29 stars 3 forks source link

Could I get you 300's pairs to check whether I recover the model exactly? #2

Open li3cmz opened 4 years ago

li3cmz commented 4 years ago

It maybe include sample_300.txt sample_300_tgt.txt and pred.txt.

Looking forward to your reply~

gmftbyGMFTBY commented 4 years ago

Yes, reproduce the performance of RUBER need the human annotation. But I'm sorry that I didn't save them. You can try to annotate the responses by yourself and check the correlation. In my work, I ask three students from BFS(Beijing Foreign School) to annotate the responses.

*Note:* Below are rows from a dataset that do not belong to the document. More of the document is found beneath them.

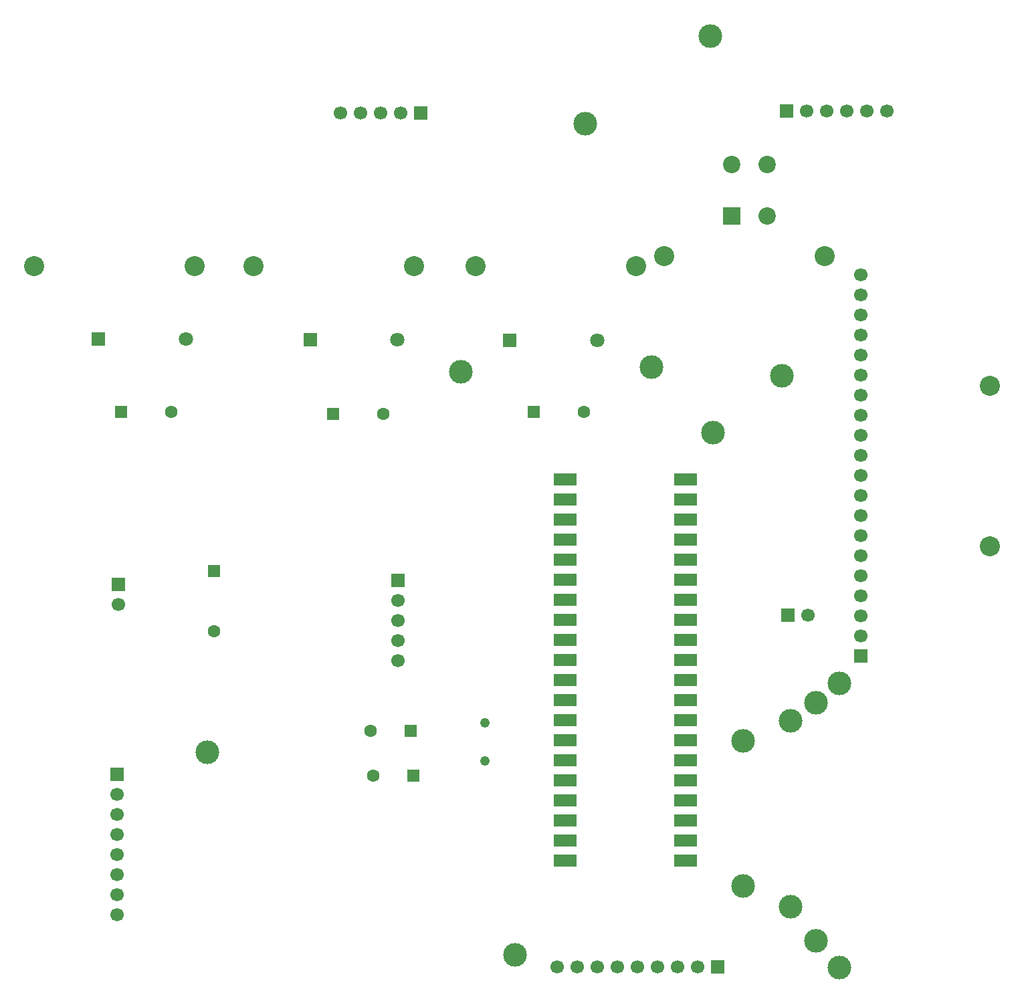
<source format=gbr>
G04 DipTrace 3.0.0.2*
G04 Bottom.gbr*
%MOMM*%
G04 #@! TF.FileFunction,Copper,L2,Bot*
G04 #@! TF.Part,Single*
G04 #@! TA.AperFunction,ComponentPad*
%ADD15R,1.6X1.6*%
%ADD16C,1.6*%
%ADD17R,1.7X1.7*%
%ADD18C,1.7*%
%ADD19R,1.8X1.8*%
%ADD20C,1.8*%
%ADD21C,3.0*%
%ADD22C,2.54*%
%ADD23C,2.54*%
%ADD24R,2.2X2.2*%
%ADD25C,2.2*%
%ADD26R,3.0X1.5*%
%ADD27C,1.2192*%
%FSLAX35Y35*%
G04*
G71*
G90*
G75*
G01*
G04 Bottom*
%LPD*%
D15*
X4175000Y7962133D3*
D16*
Y7200133D3*
X6159377Y5936933D3*
D15*
X6667377D3*
D16*
X6191127Y5371667D3*
D15*
X6699127D3*
D16*
X8858123Y9977167D3*
D15*
X8223123D3*
D16*
X6318123Y9952767D3*
D15*
X5683123D3*
D16*
X3635250Y9975133D3*
D15*
X3000250D3*
D17*
X10556750Y2945900D3*
D18*
X10302750D3*
X10048750D3*
X9794750D3*
X9540750D3*
X9286750D3*
X9032750D3*
X8778750D3*
X8524750D3*
D19*
X7921500Y10884033D3*
D20*
X9026500D3*
D19*
X5397373Y10890133D3*
D20*
X6502373D3*
D19*
X2717623Y10895000D3*
D20*
X3822623D3*
D17*
X6794373Y13755100D3*
D18*
X6540373D3*
X6286373D3*
X6032373D3*
X5778373D3*
D17*
X2952623Y5381833D3*
D18*
Y5127833D3*
Y4873833D3*
Y4619833D3*
Y4365833D3*
Y4111833D3*
Y3857833D3*
Y3603833D3*
D17*
X12366500Y6884467D3*
D18*
Y7138467D3*
Y7392467D3*
Y7646467D3*
Y7900467D3*
Y8154467D3*
Y8408467D3*
Y8662467D3*
Y8916467D3*
Y9170467D3*
Y9424467D3*
Y9678467D3*
Y9932467D3*
Y10186467D3*
Y10440467D3*
Y10694467D3*
Y10948467D3*
Y11202467D3*
Y11456467D3*
Y11710467D3*
D17*
X6508623Y7842167D3*
D18*
Y7588167D3*
Y7334167D3*
Y7080167D3*
Y6826167D3*
D21*
X10461500Y14735167D3*
X10493250Y9714867D3*
X7302373Y10481433D3*
X9715373Y10540400D3*
X12096623Y6534733D3*
X11795000Y6294800D3*
X11477500Y6063000D3*
X10874250Y5806800D3*
X12096623Y2941833D3*
X11795000Y3275300D3*
X11477500Y3710433D3*
X10874250Y3968667D3*
X4095623Y5666500D3*
X7985000Y3098400D3*
D17*
X2968500Y7793367D3*
D18*
Y7539367D3*
D17*
X11429877Y13783567D3*
D18*
X11683877D3*
X11937877D3*
X12191877D3*
X12445877D3*
X12699877D3*
D22*
X11906127Y11947467D3*
D23*
X9874127D3*
D22*
X14001623Y10304533D3*
D23*
Y8272533D3*
D22*
X7492900Y11815600D3*
D23*
X9524900D3*
D22*
X4675500D3*
D23*
X6707500D3*
D22*
X1904900D3*
D23*
X3936900D3*
D24*
X10731373Y12455800D3*
D25*
X11181373Y12455787D3*
Y13105813D3*
X10731373Y13105800D3*
D26*
X8620000Y9117600D3*
Y8863600D3*
Y8609600D3*
Y8355600D3*
Y8101600D3*
Y7847600D3*
Y7593600D3*
Y7339600D3*
Y7085600D3*
Y6831600D3*
Y6577600D3*
Y6323600D3*
Y6069600D3*
Y5815600D3*
Y5561600D3*
Y5307600D3*
Y5053600D3*
Y4799600D3*
Y4545600D3*
Y4291600D3*
X10144000D3*
Y4545600D3*
Y4799600D3*
Y5053600D3*
Y5307600D3*
Y5561600D3*
Y5815600D3*
Y6069600D3*
Y6323600D3*
Y6577600D3*
Y6831600D3*
Y7085600D3*
Y7339600D3*
Y7593600D3*
Y7847600D3*
Y8101600D3*
Y8355600D3*
Y8609600D3*
Y8863600D3*
Y9117600D3*
D17*
X11445750Y7402967D3*
D18*
X11699750D3*
D27*
X7604000Y5550600D3*
Y6033200D3*
D21*
X8874000Y13627000D3*
X11366373Y10432633D3*
M02*

</source>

But I can give you some suggestions:

The BERT-RUBER is much better than other automatic evaluation such as BLEU and ROUGE
Correlation under 0.2 is questionable
During the training, make sure the Acc of the dev and test dataset is higher than 0.6 at least
RUBER's performance is very unstable (I attribute this issue to the Bi-GRU. Replacing the RNN with the BERT embedding will be much better. So I recommand you to use the BERT-RUBER instead of the RUBER).

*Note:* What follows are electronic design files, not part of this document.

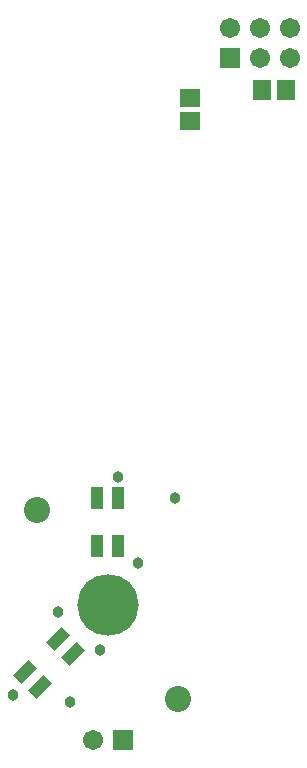
<source format=gts>
G04 Layer_Color=8388736*
%FSLAX25Y25*%
%MOIN*%
G70*
G01*
G75*
%ADD23R,0.03910X0.07335*%
G04:AMPARAMS|DCode=24|XSize=73.35mil|YSize=39.1mil|CornerRadius=0mil|HoleSize=0mil|Usage=FLASHONLY|Rotation=225.000|XOffset=0mil|YOffset=0mil|HoleType=Round|Shape=Rectangle|*
%AMROTATEDRECTD24*
4,1,4,0.01211,0.03976,0.03976,0.01211,-0.01211,-0.03976,-0.03976,-0.01211,0.01211,0.03976,0.0*
%
%ADD24ROTATEDRECTD24*%

%ADD25R,0.06312X0.06706*%
%ADD26R,0.06706X0.06312*%
%ADD27C,0.06706*%
%ADD28R,0.06706X0.06706*%
%ADD29C,0.20485*%
%ADD30C,0.08674*%
%ADD31C,0.08674*%
%ADD32C,0.03800*%
D23*
X-3543Y19685D02*
D03*
X3543Y35433D02*
D03*
X-3543D02*
D03*
X3543Y19685D02*
D03*
D24*
X-11414Y-16425D02*
D03*
X-27560Y-22549D02*
D03*
X-22549Y-27560D02*
D03*
X-16425Y-11414D02*
D03*
D25*
X59437Y171500D02*
D03*
X51563D02*
D03*
D26*
X27500Y161063D02*
D03*
Y168937D02*
D03*
D27*
X-5000Y-45000D02*
D03*
X40709Y192087D02*
D03*
X50709Y182087D02*
D03*
Y192087D02*
D03*
X60709Y182087D02*
D03*
Y192087D02*
D03*
D28*
X5000Y-45000D02*
D03*
X40709Y182087D02*
D03*
D29*
X-0Y-0D02*
D03*
D30*
X23622Y-31496D02*
D03*
D31*
X-23622Y31496D02*
D03*
D32*
X-12500Y-32500D02*
D03*
X-31500Y-30000D02*
D03*
X-2500Y-15000D02*
D03*
X-16500Y-2500D02*
D03*
X10000Y14000D02*
D03*
X22500Y35500D02*
D03*
X3543Y42457D02*
D03*
M02*

</source>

li3cmz commented 4 years ago

Have you trird on any other dataset? And theirs correlation are higher than 0.2?

gmftbyGMFTBY commented 4 years ago

Yes, I tried BERT-RUBER on four benchmarks that I mentioned before. The correlations with human judgments are around 0.4 which are much better than BLEU, ROUGE, Greedy Matching.

gmftbyGMFTBY commented 4 years ago

Actually, you can try 100 samples to check the performance (100 or 300 samples are all appropriate). I'm so sorry that I didn't save the logs of the annotations.

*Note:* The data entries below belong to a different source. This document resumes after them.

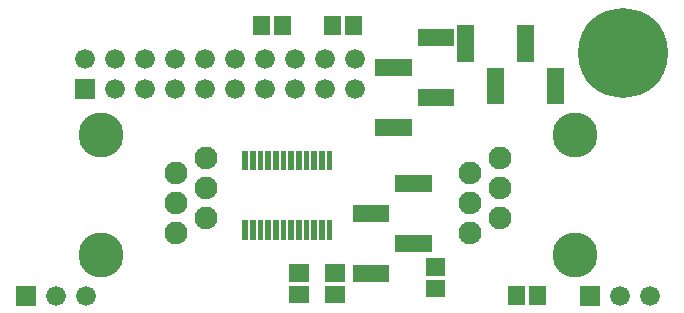
<source format=gbr>
G04 start of page 6 for group -4063 idx -4063 *
G04 Title: (unknown), componentmask *
G04 Creator: pcb 20140316 *
G04 CreationDate: Thu 30 Aug 2018 07:24:04 PM GMT UTC *
G04 For: railfan *
G04 Format: Gerber/RS-274X *
G04 PCB-Dimensions (mil): 2220.00 1040.00 *
G04 PCB-Coordinate-Origin: lower left *
%MOIN*%
%FSLAX25Y25*%
%LNTOPMASK*%
%ADD55R,0.0190X0.0190*%
%ADD54R,0.0560X0.0560*%
%ADD53R,0.0572X0.0572*%
%ADD52C,0.0760*%
%ADD51C,0.0660*%
%ADD50C,0.1500*%
%ADD49C,0.0001*%
%ADD48C,0.2997*%
G54D48*X206000Y88000D03*
G54D49*G36*
X191700Y10300D02*Y3700D01*
X198300D01*
Y10300D01*
X191700D01*
G37*
G54D50*X190000Y20500D03*
Y60500D03*
G54D51*X205000Y7000D03*
X215000D03*
G54D52*X155000Y28000D03*
Y38000D03*
Y48000D03*
X165000Y33000D03*
Y43000D03*
Y53000D03*
G54D49*G36*
X23200Y79300D02*Y72700D01*
X29800D01*
Y79300D01*
X23200D01*
G37*
G54D51*X36500Y76000D03*
X26500Y86000D03*
X36500D03*
X56500Y76000D03*
X66500D03*
X76500D03*
X46500D03*
Y86000D03*
X56500D03*
X66500D03*
X76500D03*
X86500D03*
X96500D03*
X106500D03*
X116500D03*
X86500Y76000D03*
X96500D03*
X106500D03*
X116500D03*
G54D52*X67000Y53000D03*
Y43000D03*
Y33000D03*
X57000Y48000D03*
Y38000D03*
Y28000D03*
G54D50*X32000Y60500D03*
Y20500D03*
G54D49*G36*
X3700Y10300D02*Y3700D01*
X10300D01*
Y10300D01*
X3700D01*
G37*
G54D51*X17000Y7000D03*
X27000D03*
G54D53*X143107Y9457D02*X143893D01*
X143107Y16543D02*X143893D01*
X177543Y7393D02*Y6607D01*
X170457Y7393D02*Y6607D01*
G54D54*X132760Y44500D02*X139413D01*
X118587Y34500D02*X125240D01*
X118587Y14500D02*X125240D01*
X132760Y24500D02*X139413D01*
G54D53*X109607Y14543D02*X110393D01*
X97607D02*X98393D01*
X109607Y7457D02*X110393D01*
X97607D02*X98393D01*
G54D55*X79926Y31189D02*Y26583D01*
Y29583D02*Y28189D01*
X82485Y31189D02*Y26583D01*
Y29583D02*Y28189D01*
X85044Y31189D02*Y26583D01*
Y29583D02*Y28189D01*
X87603Y31189D02*Y26583D01*
Y29583D02*Y28189D01*
X90162Y31189D02*Y26583D01*
Y29583D02*Y28189D01*
X92721Y31189D02*Y26583D01*
Y29583D02*Y28189D01*
X95279Y31189D02*Y26583D01*
Y29583D02*Y28189D01*
X97838Y31189D02*Y26583D01*
Y29583D02*Y28189D01*
X100397Y31189D02*Y26583D01*
Y29583D02*Y28189D01*
X102956Y31189D02*Y26583D01*
Y29583D02*Y28189D01*
X105515Y31189D02*Y26583D01*
Y29583D02*Y28189D01*
X108074Y31189D02*Y26583D01*
Y29583D02*Y28189D01*
G54D53*X116043Y97393D02*Y96607D01*
X108957Y97393D02*Y96607D01*
G54D54*X126087Y83000D02*X132740D01*
X126087Y63000D02*X132740D01*
X140260Y93000D02*X146913D01*
X140260Y73000D02*X146913D01*
X153500Y94413D02*Y87760D01*
X163500Y80240D02*Y73587D01*
X173500Y94413D02*Y87760D01*
X183500Y80240D02*Y73587D01*
G54D53*X85457Y97393D02*Y96607D01*
X92543Y97393D02*Y96607D01*
G54D55*X108074Y54417D02*Y49811D01*
Y52811D02*Y51417D01*
X105515Y54417D02*Y49811D01*
Y52811D02*Y51417D01*
X102956Y54417D02*Y49811D01*
Y52811D02*Y51417D01*
X100397Y54417D02*Y49811D01*
Y52811D02*Y51417D01*
X97838Y54417D02*Y49811D01*
Y52811D02*Y51417D01*
X95279Y54417D02*Y49811D01*
Y52811D02*Y51417D01*
X92721Y54417D02*Y49811D01*
Y52811D02*Y51417D01*
X90162Y54417D02*Y49811D01*
Y52811D02*Y51417D01*
X87603Y54417D02*Y49811D01*
Y52811D02*Y51417D01*
X85044Y54417D02*Y49811D01*
Y52811D02*Y51417D01*
X82485Y54417D02*Y49811D01*
Y52811D02*Y51417D01*
X79926Y54417D02*Y49811D01*
Y52811D02*Y51417D01*
M02*

</source>
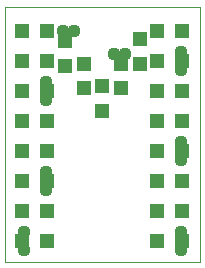
<source format=gts>
G75*
%MOIN*%
%OFA0B0*%
%FSLAX24Y24*%
%IPPOS*%
%LPD*%
%AMOC8*
5,1,8,0,0,1.08239X$1,22.5*
%
%ADD10C,0.0000*%
%ADD11R,0.0512X0.0512*%
%ADD12C,0.0437*%
D10*
X002392Y002517D02*
X002392Y011017D01*
X008892Y011017D01*
X008892Y002517D01*
X002392Y002517D01*
D11*
X002978Y003204D03*
X003805Y003204D03*
X003805Y004204D03*
X002978Y004204D03*
X002978Y005204D03*
X003805Y005204D03*
X003805Y006204D03*
X002978Y006204D03*
X002978Y007204D03*
X003805Y007204D03*
X003805Y008204D03*
X002978Y008204D03*
X002978Y009204D03*
X003805Y009204D03*
X004392Y009041D03*
X005017Y009118D03*
X004392Y009868D03*
X003805Y010204D03*
X002978Y010204D03*
X005017Y008291D03*
X005642Y008368D03*
X006267Y008291D03*
X006267Y009118D03*
X006892Y009103D03*
X007478Y009204D03*
X006892Y009930D03*
X007478Y010204D03*
X008305Y010204D03*
X008305Y009204D03*
X008305Y008204D03*
X007478Y008204D03*
X007478Y007204D03*
X008305Y007204D03*
X008305Y006204D03*
X007478Y006204D03*
X007478Y005204D03*
X008305Y005204D03*
X008305Y004204D03*
X007478Y004204D03*
X007478Y003204D03*
X008305Y003204D03*
X005642Y007541D03*
D12*
X003767Y007892D03*
X003767Y008517D03*
X004329Y010204D03*
X004704Y010204D03*
X006017Y009454D03*
X006392Y009454D03*
X008267Y009517D03*
X008267Y008892D03*
X008267Y006517D03*
X008267Y005892D03*
X008267Y003517D03*
X008267Y002892D03*
X003767Y004892D03*
X003767Y005517D03*
X003017Y003517D03*
X003017Y002892D03*
M02*

</source>
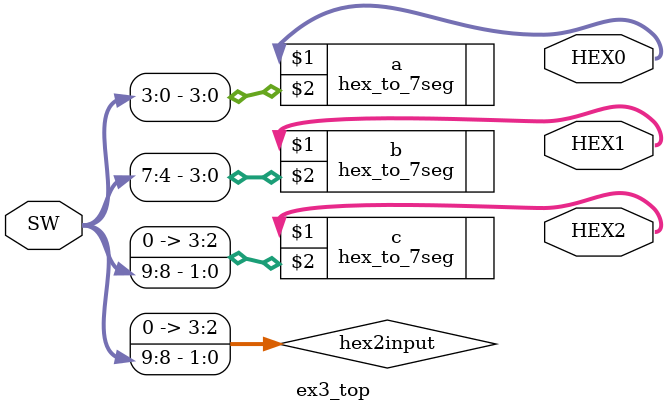
<source format=v>
module ex3_top (SW,HEX0,HEX1,HEX2);
	input [9:0] SW;
	output [6:0] HEX0;
	output [6:0] HEX1;
	output [6:0] HEX2;
	
	wire[3:0] hex2input;
	assign hex2input[3:2] = 0;
	assign hex2input[1:0] = SW[9:8];
	
	hex_to_7seg a (HEX0, SW[3:0]);
	hex_to_7seg b (HEX1, SW[7:4]);
	hex_to_7seg c (HEX2, hex2input);
	
endmodule

</source>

li3cmz commented 4 years ago

Get it！ Thank you for your help!

gmftbyGMFTBY commented 4 years ago

Okay, feel free to raise the issues when you are in trouble in this project. 😄

gmftbyGMFTBY commented 4 years ago

Oh, I forget something. 0.4 correlation maybe not very precise. Due to the difference among the datasets, the performance of the RUBER or BERT-RUBER are not very stable, and this is the reason that I try to run 10 times and set the final performance as the averaged results.

Actually, you can just simply compare the performance with the word-overlap-based and embedding-based metrics. (BLEU, ROUGE, METEOR, BERTScore and so on. I will push a new commit that contains the other baseline metrics in a few days).

If the performance of BERT-RUBER is much better than them (around 10% correlation improvement, I guess), you can make sure that you reproduce this learning-based metric.

li3cmz commented 4 years ago

ok. Thanks for detail answers. And have you ever tried trained on dailydialog and directly test on other dataset? How about its performance?

li3cmz commented 4 years ago

And the context can only be one speaker?

gmftbyGMFTBY commented 4 years ago

I didn't verify the performance of transfer learning which is shown in RUBER. I will verify this aspect in the future. Actually, I think this experiment is not very essential. If the pretrained score model is released, I think the effectiveness will be proven.
You want to make sure that the learning-based metrics can be applied to multi-turn or multi-party dialogue systems. I think it is very easy. You only need to find a good strategy for encoding the conversation context and I think BERT is still useful.
- Simply feed all the conversation context into the BERT and obtain the sentence embeddings.
- Feed the utterances in the conversation context to obtain each embedding, then add them up.